The problem is that for granular access control, that implies you need to train a separate model for each user, such that the model weights only include training data that is accessible to that user. And when the user is granted or removed access to a resource, the model needs to stay in sync.

This is hard enough when maintaining an ElasticSearch instance and keeping it in sync with the main database. Doing it with an LLM sounds like even more of a nightmare.

Training data should only ever contain public or non-sensitive data, yes, this is well-known and why ChatGPT, Bard, etc are designed the way they are. That's why the ability to have a generalizable model that you can "prompt" with different user-specific context is important.
Are you going to re-prompt the model with the (possibly very large) context that is available to the user every time they make a query? You'll need to enumerate every resource the user can access and include them all in the prompt.

Consider the case of public GitHub repositories. There are millions of them, but each one could become private at any time. As soon as it's private, then it shouldn't appear in search results (to continue the ElasticSearch indexing analogy), and presumably it also shouldn't influence model output (especially if the model can be prompted to dump its raw inputs). When a repository owner changes their public repository to be private, how do you expunge that repository from the training data? You could ensure it's never in the training data in the first place, but then how do you know which repositories will remain public forever? You could try to avoid filtering until prompt time, but you can't prompt a model with the embeddings of every public repository on GitHub, can you?
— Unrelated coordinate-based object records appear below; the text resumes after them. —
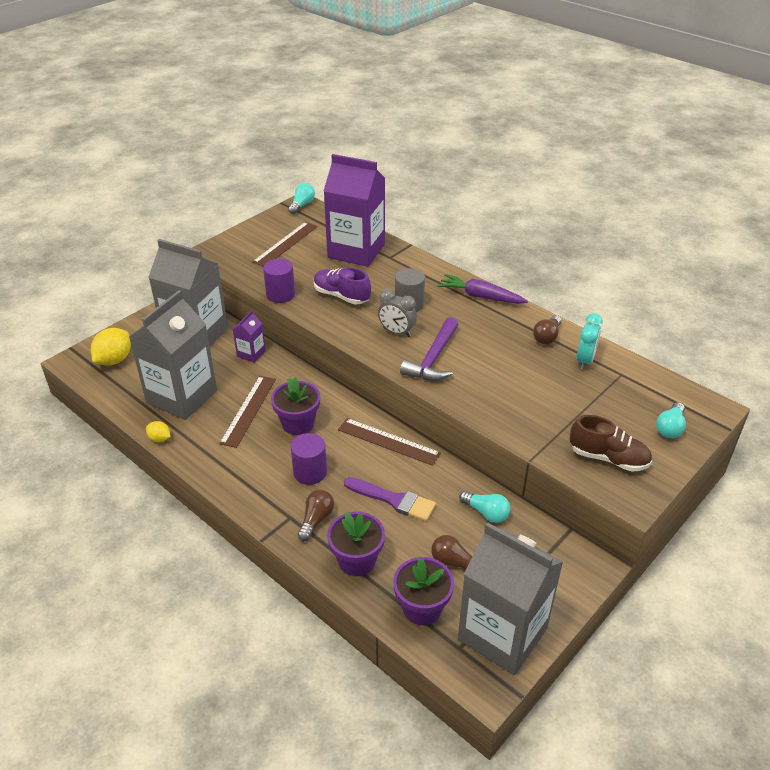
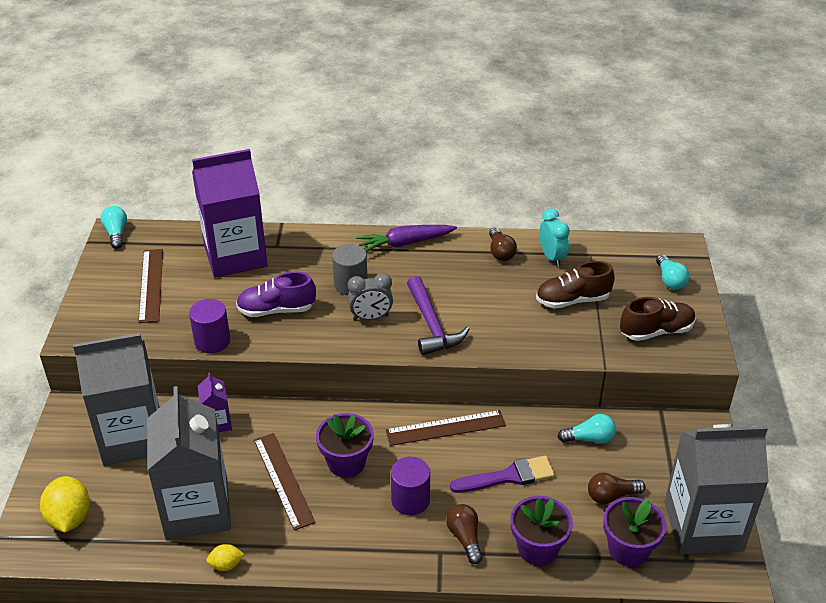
camera: 40 degrees left, 0 degrees up
none -> brown shoe [536,261,615,309]

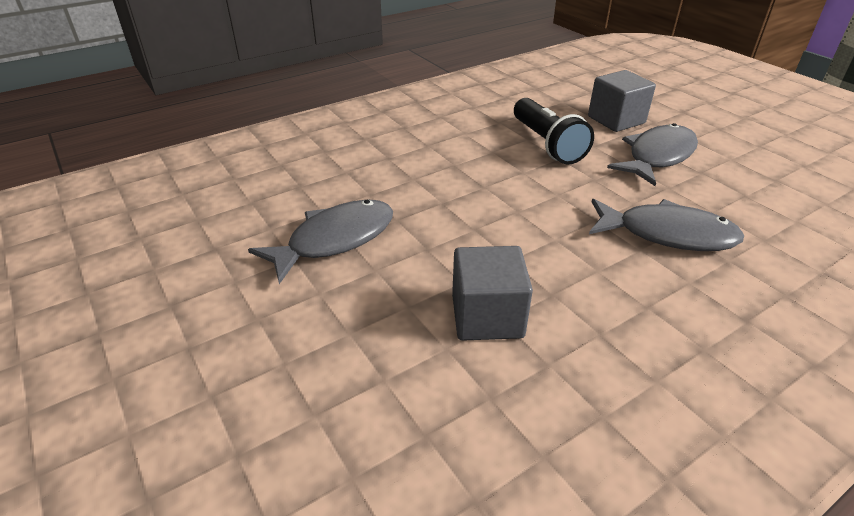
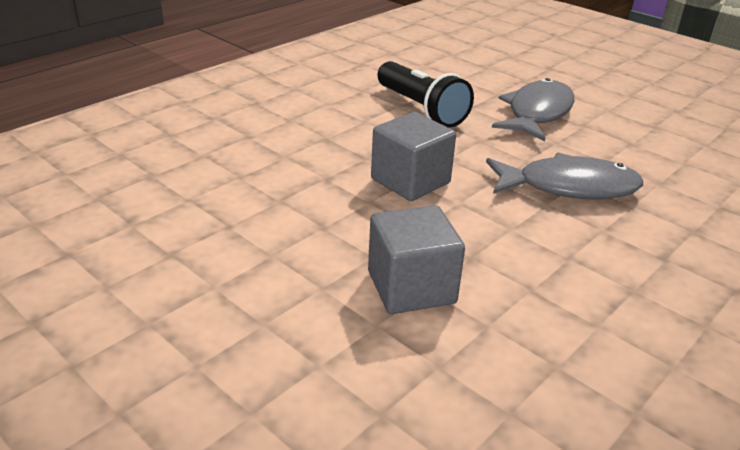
camera: 15 degrees left, 5 degrees down
grey fish [248,200,393,284] -> none
grey cube [588,70,656,132] -> grey cube moved to [371,112,456,201]

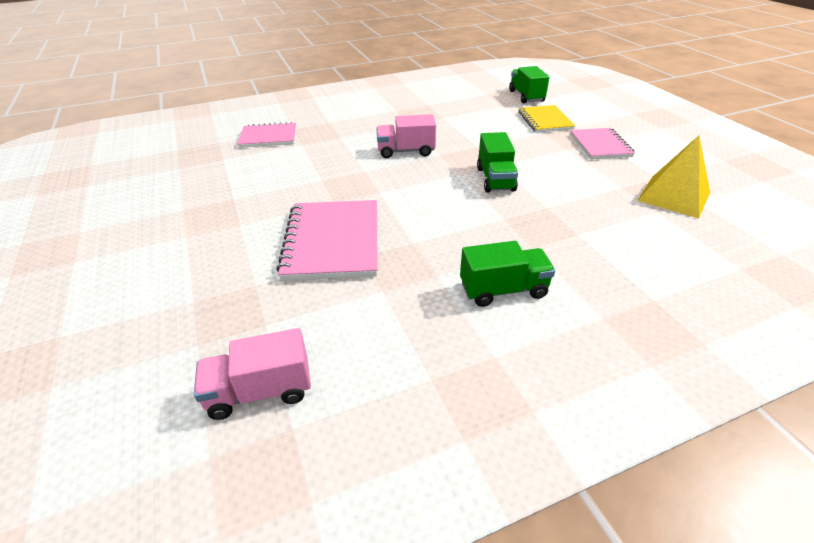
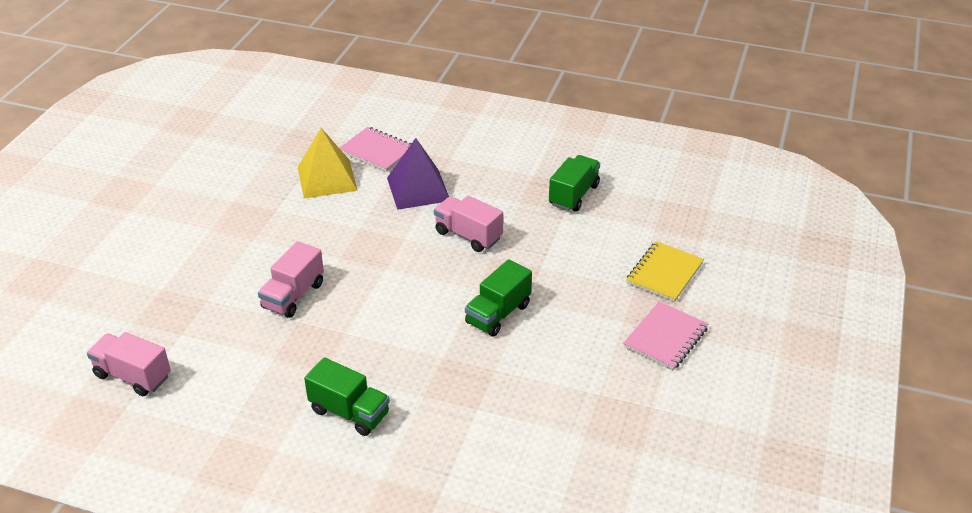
camera: 40 degrees right, 0 degrees up
pink notebook [277,200,378,281] -> pink truck [258,241,324,318]
green truck [509,66,549,104] -> green truck moved to [549,155,600,212]
yellow pyramid [637,136,710,219] -> yellow pyramid moved to [298,128,358,199]
none -> purple pyramid [387,138,449,210]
You can first search in your context for related things and only then prompt them. Look into retrieval-augmented generation.
The reason HAL went nuts (given in 2010) is that they asked him to compartmentalize his data, but still be as helpful as possible:

> Dr. Chandra discovers that HAL's crisis was caused by a programming contradiction: he was constructed for "the accurate processing of information without distortion or concealment", yet his orders, directly from Dr. Heywood Floyd at the National Council on Astronautics, required him to keep the discovery of the Monolith TMA-1 a secret for reasons of national security. -- Wikipedia.

Just saying.

Not at all. Sensitive data should be given only as context during inferencew and only to users who are allowed to read such data.
The issue goes beyond access and into whether or not the data is "trusted" as the malicious prompts are embedded within the data. And for many situations its hard to completely trust or verify the input data. Think [Little Bobby Tables](https://xkcd.com/327/)
> that the user is not supposed to have access to

The question is, are you ever going to run an LLM on data that only the user should have access to? People are missing the point, this is not about your confidential internal company information (although it does affect how you use LLMs in those situations) it's about releasing a product that allows attackers to go after your users.

The problem isn't that Bard is going to leak Google's secrets (although again, people are underestimating the ways in which malicious input can be used to control LLMs), the bigger problem is that Bard allows for data exfiltration of the user's secrets.